Two predictable components. First, platform access: a subscription for the AI orchestration layer, agents, and the intelligence that compounds across your workflows. Second, FDE support: a Forward Deployed Engineer who embeds with your team to configure, optimize, and ensure you're getting maximum value. Both are predictable monthly fees. The FDE component scales down as your team becomes self-sufficient and agents earn higher trust levels. We use the best available models and tools regardless of provider, and we optimize aggressively so your AI costs stay manageable (our 6-layer stack achieves 92% cost reduction).
How much does Astrohive cost?
Our costs are comparable to hiring a 2-5 person consulting team to support digital transformation. The difference is what you get back. Astrohive doesn't just add headcount, it augments your entire team across multiple functions simultaneously. The platform pays for itself through measurable savings and output improvements across research (automated market and competitor analysis), design (faster iterations, design system enforcement), specs and requirements (first-pass specs that reduce developer rework), development (agents that help developers write code faster), QA and testing (fewer bugs reaching production, mutation testing), marketing (copy generation, spend optimization), and analytics (automated dashboards, experiment measurement). We also optimize aggressively on the AI infrastructure side (our 6-layer stack achieves 92% cost reduction on inference), so platform costs stay manageable as usage scales.
What's the ROI?
The ROI comes from two places: cost displacement and output multiplication. Cost displacement: if you're paying for researchers, BAs, QA teams, marketing copywriters, and data analysts across your product org, the platform handles significant portions of that work. Not replacing those people, but reducing the mechanical work so they focus on judgment and strategy. Teams we target are typically spending 7-15x our engagement cost across those functions already. Output multiplication: the same team produces 1.5-3x more output. Developers get pre-analyzed specs with less ambiguity. Designers get enforced systems that reduce iteration cycles. QA catches bugs earlier through mutation testing. The compounding effect is the real story: after 3 months the system knows your codebase, your conventions, your users, and what "good" looks like. Each cycle is measurably better than the last.

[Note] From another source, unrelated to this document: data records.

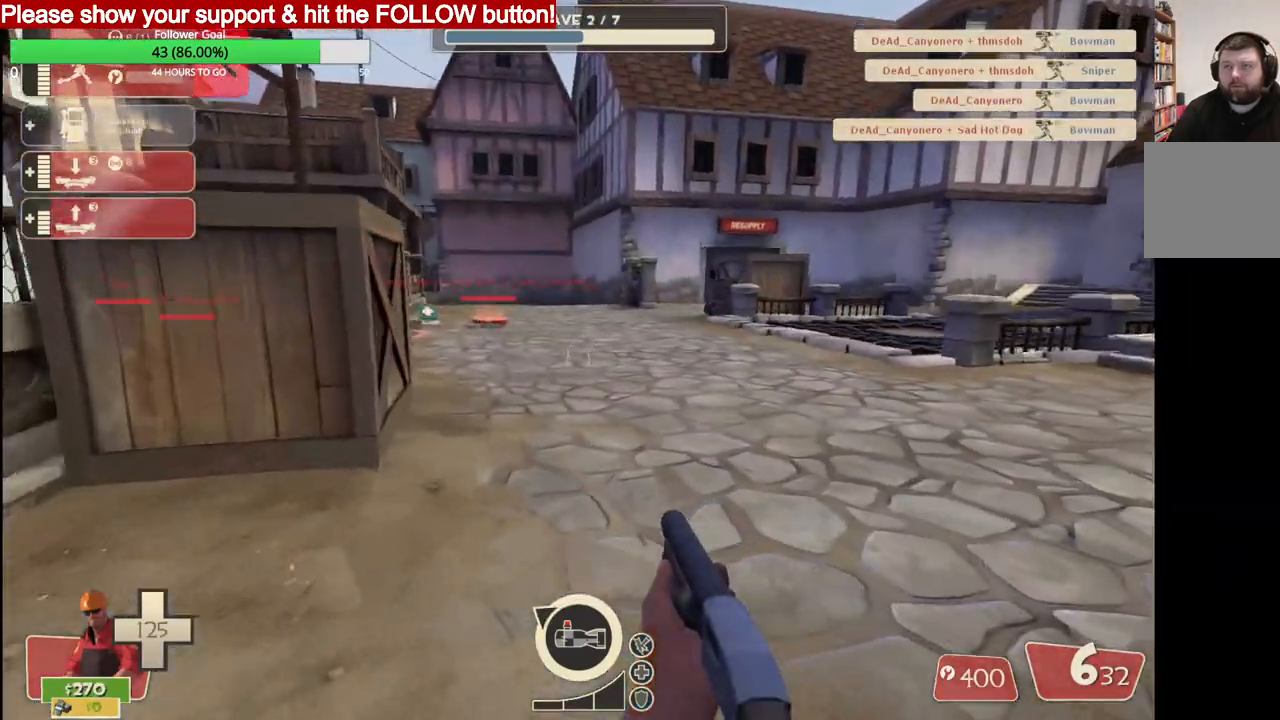
{"buttons": [], "left_stick": "up", "right_stick": "center", "events": []}
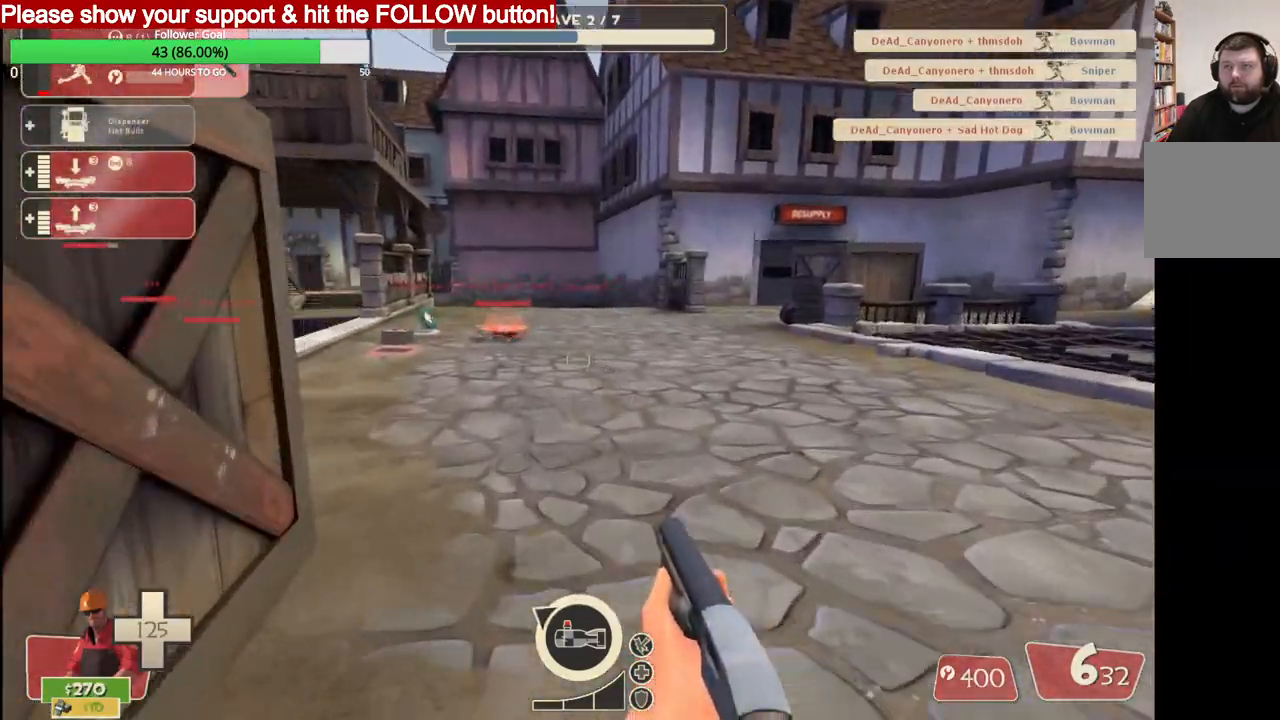
{"buttons": [], "left_stick": "up", "right_stick": "center", "events": [[83, "right_stick", "left"], [500, "right_stick", "center"]]}
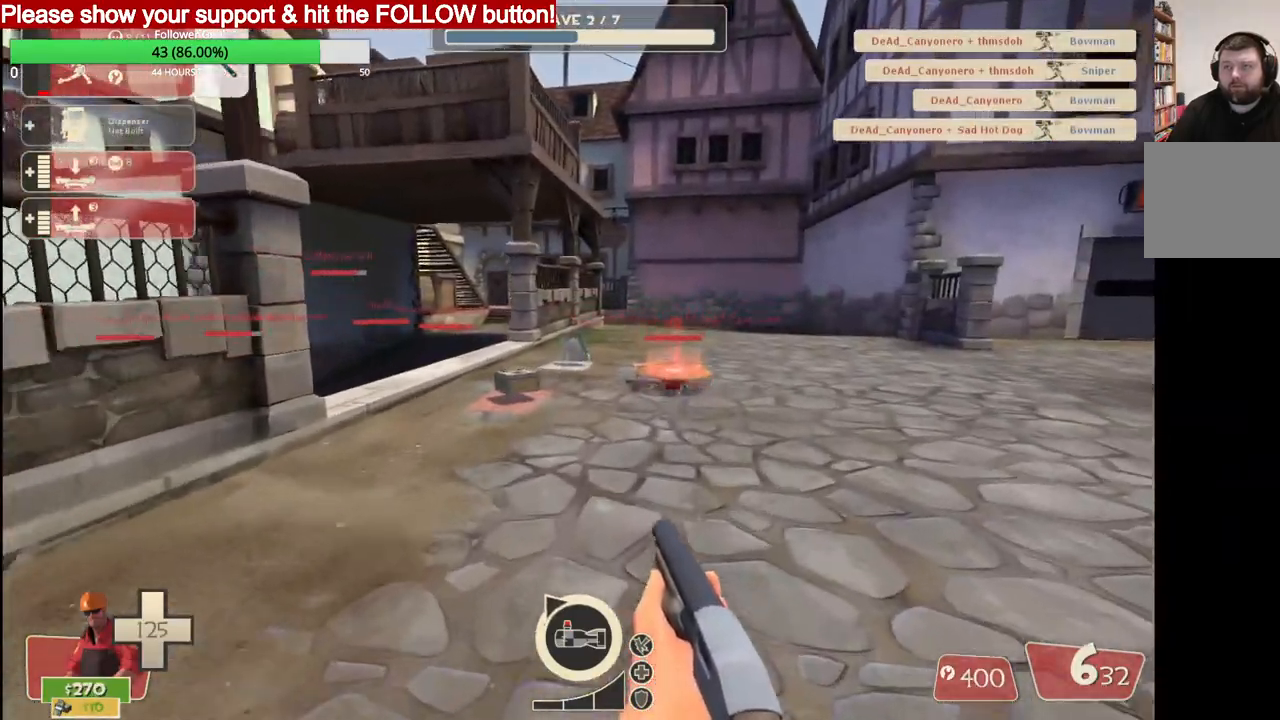
{"buttons": [], "left_stick": "up", "right_stick": "center", "events": []}
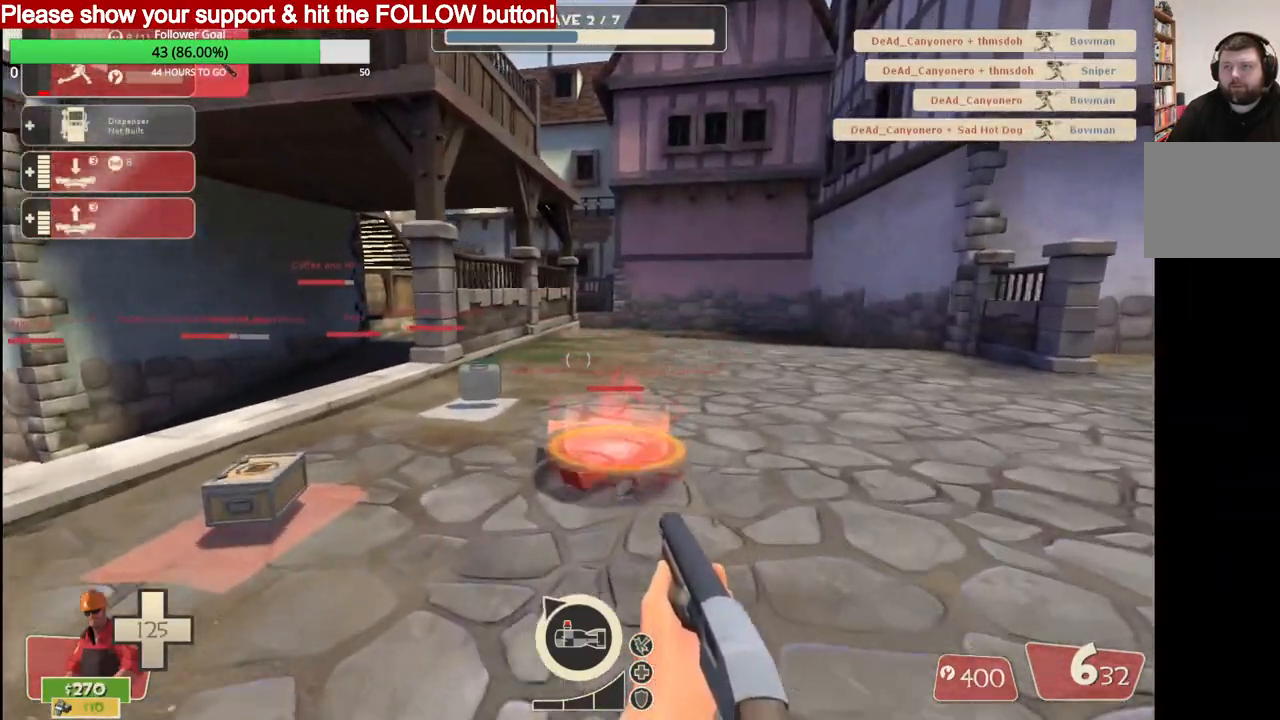
{"buttons": ["DPAD_LEFT"], "left_stick": "center", "right_stick": "center", "events": [[433, "left_stick", "center"], [500, "DPAD_LEFT", "down"]]}
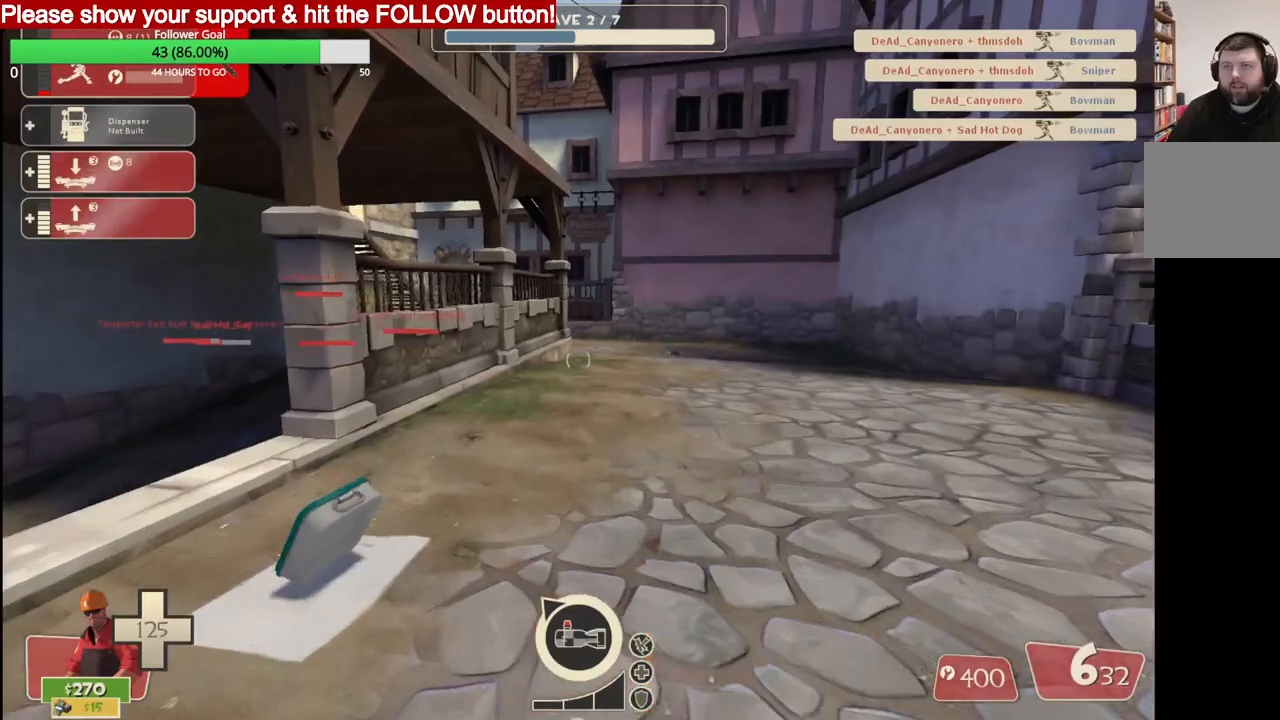
{"buttons": [], "left_stick": "center", "right_stick": "center", "events": [[33, "DPAD_LEFT", "up"], [133, "R2", "down"], [317, "R2", "up"]]}
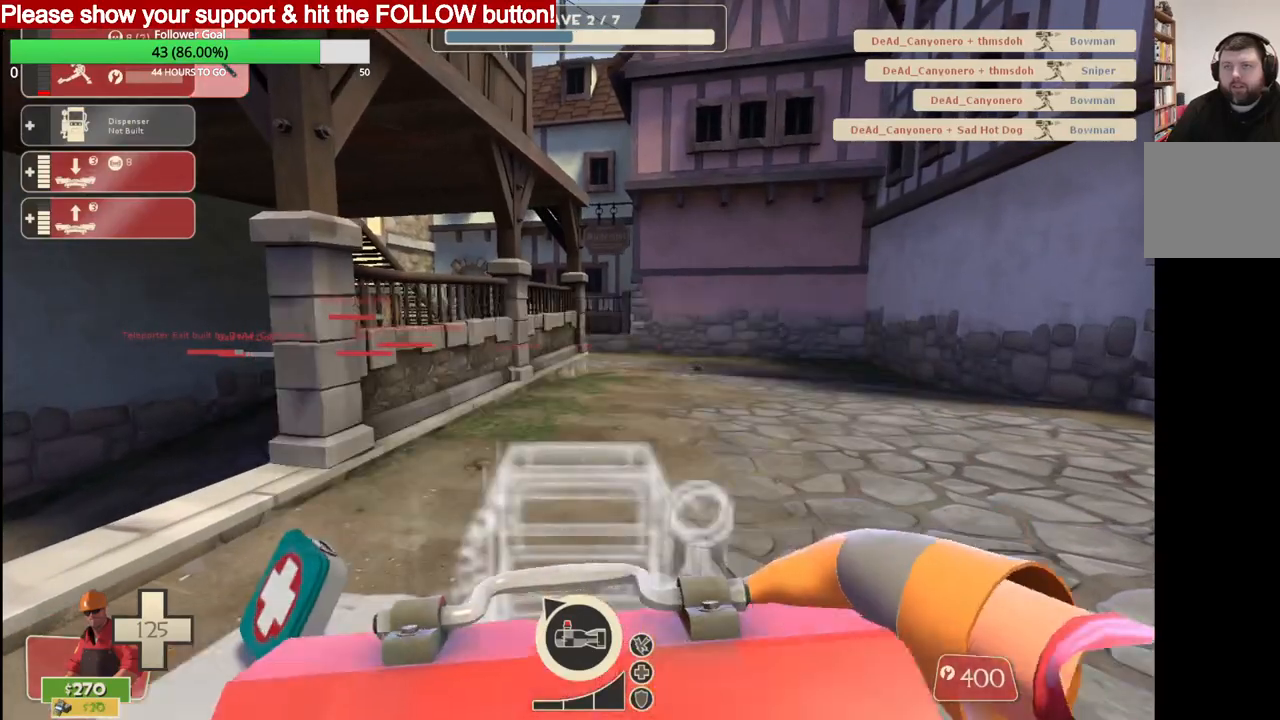
{"buttons": [], "left_stick": "center", "right_stick": "center", "events": []}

Are you replacing developers?
No. Human augmentation, not replacement. Designers do more design. Engineers build faster and with better quality. PMs make better decisions grounded in evidence instead of gut feel. Nobody loses their job. The system makes your existing team dramatically more effective by handling the mechanical work so humans focus on judgment, strategy, and the creative decisions that actually matter.
How do I get started with Astrohive?
Book a technical conversation at astrohive.ai/contact. We'll discuss your current stack, pain points, and where agents could add value. If there's a fit, we start with an FDE pilot where a technical person from our team embeds with yours. The system starts by observing, not acting, so there's zero risk on day one. Value compounds as agents earn trust and you see results.
Why should I trust a newer company with my engineering workflow?
Three reasons. First, our architecture is designed so agents can't do damage: they start as observers, earn trust incrementally, and operate in sandboxed environments with budget limits. Zero risk on day one. Second, the founding team built 200+ software products over 10+ years, so the agents are trained on real patterns from real products, not theoretical best practices. Third, you get an FDE who embeds with your team and is accountable for results. You're not buying software and hoping it works. You're getting a technical partner who configures the system, monitors outcomes, and iterates until it delivers. We're not asking for blind trust. We're asking for a chance to earn it, which is exactly how our agents work too.